- **Tugas dan Latihan**
1/ Tuliskan ulang tanpa perubahan bagian kutipan tentang Erdogan, mulai dari "Presiden Recep Tayyip" dan berakhir pada "Erdogan benar-benar ketakutan.".
2/ Duplikasikan tanpa perubahan baris-baris dalam catatan, mulai dari baris yang memuat "You are a photographer" dan berakhir pada baris yang memuat "The matte black camera at center will", termasuk kedua baris tersebut.

Connect with us

Opini

Erdogan Ketakutan: Dari Boikot Rakyat ke Ancaman Besar

Published

on

Presiden Recep Tayyip Erdogan tampaknya sedang mengalami alergi terhadap demokrasi. Seperti orang yang baru tersadar dari mimpi buruk, ia kini bergerak cepat, menangkapi lawan-lawan politiknya, menuduh mereka sebagai teroris, dan melabeli protes rakyat sebagai “teror jalanan.” Semua ini terjadi setelah ia dibuat gerah oleh gerakan boikot yang semakin meluas. Panik? Tentu saja. Bahkan, mungkin untuk pertama kalinya, Erdogan benar-benar ketakutan.

Seperti seorang raja yang kaget karena rakyatnya tiba-tiba enggan membayar upeti, Erdogan menatap dengan ngeri saat bisnis-bisnis pro-pemerintah mulai dijauhi oleh konsumen. Buku-buku tidak terbeli, kopi tak tersentuh, toko-toko yang dulunya ramai kini sunyi seperti makam. Apa yang dilakukan Erdogan? Tentu saja, ia tidak akan introspeksi atau bertanya mengapa rakyatnya marah. Sebaliknya, ia menuduh oposisi berkonspirasi menghancurkan ekonomi negara. Logika yang khas dari seorang otokrat yang lupa bahwa ekonomi berjalan atas kepercayaan, bukan ketakutan.

- **Data yang Disediakan**

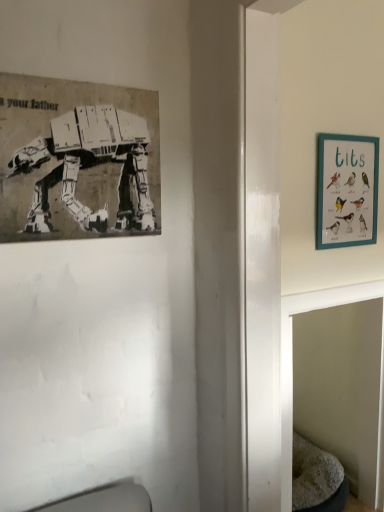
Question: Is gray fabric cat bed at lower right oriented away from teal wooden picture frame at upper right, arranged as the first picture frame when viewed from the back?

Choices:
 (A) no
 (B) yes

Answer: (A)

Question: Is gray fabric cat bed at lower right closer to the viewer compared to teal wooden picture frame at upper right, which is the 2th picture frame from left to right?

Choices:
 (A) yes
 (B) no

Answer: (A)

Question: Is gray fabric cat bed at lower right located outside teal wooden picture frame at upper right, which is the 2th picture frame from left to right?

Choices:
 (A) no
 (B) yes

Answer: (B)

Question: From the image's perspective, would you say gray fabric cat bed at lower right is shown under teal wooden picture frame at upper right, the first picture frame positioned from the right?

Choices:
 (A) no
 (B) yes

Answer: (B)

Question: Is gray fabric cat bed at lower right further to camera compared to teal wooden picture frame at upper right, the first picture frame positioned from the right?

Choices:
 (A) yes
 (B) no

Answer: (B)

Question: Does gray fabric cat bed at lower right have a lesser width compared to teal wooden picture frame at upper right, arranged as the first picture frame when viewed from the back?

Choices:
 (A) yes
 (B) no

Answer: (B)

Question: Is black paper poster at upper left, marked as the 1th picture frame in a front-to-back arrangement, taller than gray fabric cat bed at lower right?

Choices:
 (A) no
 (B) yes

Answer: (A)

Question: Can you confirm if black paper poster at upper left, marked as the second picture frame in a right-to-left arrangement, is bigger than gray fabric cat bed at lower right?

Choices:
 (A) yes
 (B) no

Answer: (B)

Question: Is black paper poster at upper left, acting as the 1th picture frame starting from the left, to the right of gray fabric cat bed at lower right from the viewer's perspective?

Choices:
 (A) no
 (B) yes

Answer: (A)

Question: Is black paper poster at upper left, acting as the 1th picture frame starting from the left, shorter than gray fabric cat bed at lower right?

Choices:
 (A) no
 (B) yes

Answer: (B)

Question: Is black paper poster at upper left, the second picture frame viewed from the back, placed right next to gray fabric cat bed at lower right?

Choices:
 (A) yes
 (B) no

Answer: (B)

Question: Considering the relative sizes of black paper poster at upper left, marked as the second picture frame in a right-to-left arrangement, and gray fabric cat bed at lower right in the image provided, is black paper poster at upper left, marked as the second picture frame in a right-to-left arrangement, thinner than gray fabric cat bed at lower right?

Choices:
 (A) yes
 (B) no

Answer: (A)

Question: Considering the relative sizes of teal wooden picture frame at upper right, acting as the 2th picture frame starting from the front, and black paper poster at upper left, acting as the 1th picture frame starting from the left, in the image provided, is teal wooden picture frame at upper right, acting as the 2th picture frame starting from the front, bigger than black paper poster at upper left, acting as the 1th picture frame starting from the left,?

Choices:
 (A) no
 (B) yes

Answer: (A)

---

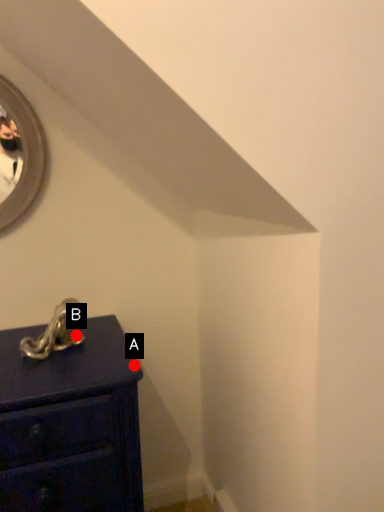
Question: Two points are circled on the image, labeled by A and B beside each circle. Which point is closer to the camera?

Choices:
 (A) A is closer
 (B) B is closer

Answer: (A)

...

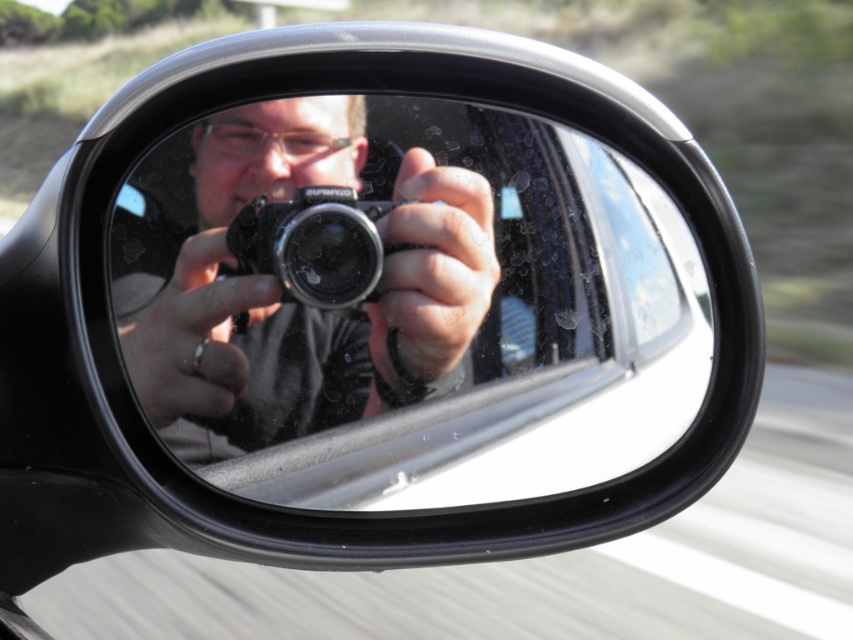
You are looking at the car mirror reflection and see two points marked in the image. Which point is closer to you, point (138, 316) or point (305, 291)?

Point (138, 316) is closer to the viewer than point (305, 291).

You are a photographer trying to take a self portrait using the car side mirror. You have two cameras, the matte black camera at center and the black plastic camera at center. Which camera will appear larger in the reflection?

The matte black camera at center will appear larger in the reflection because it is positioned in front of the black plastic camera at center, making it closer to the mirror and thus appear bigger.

- **Kunci Jawaban**
1/
Presiden Recep Tayyip Erdogan tampaknya sedang mengalami alergi terhadap demokrasi. Seperti orang yang baru tersadar dari mimpi buruk, ia kini bergerak cepat, menangkapi lawan-lawan politiknya, menuduh mereka sebagai teroris, dan melabeli protes rakyat sebagai “teror jalanan.” Semua ini terjadi setelah ia dibuat gerah oleh gerakan boikot yang semakin meluas. Panik? Tentu saja. Bahkan, mungkin untuk pertama kalinya, Erdogan benar-benar ketakutan.

2/
You are a photographer trying to take a self portrait using the car side mirror. You have two cameras, the matte black camera at center and the black plastic camera at center. Which camera will appear larger in the reflection?

The matte black camera at center will appear larger in the reflection because it is positioned in front of the black plastic camera at center, making it closer to the mirror and thus appear bigger.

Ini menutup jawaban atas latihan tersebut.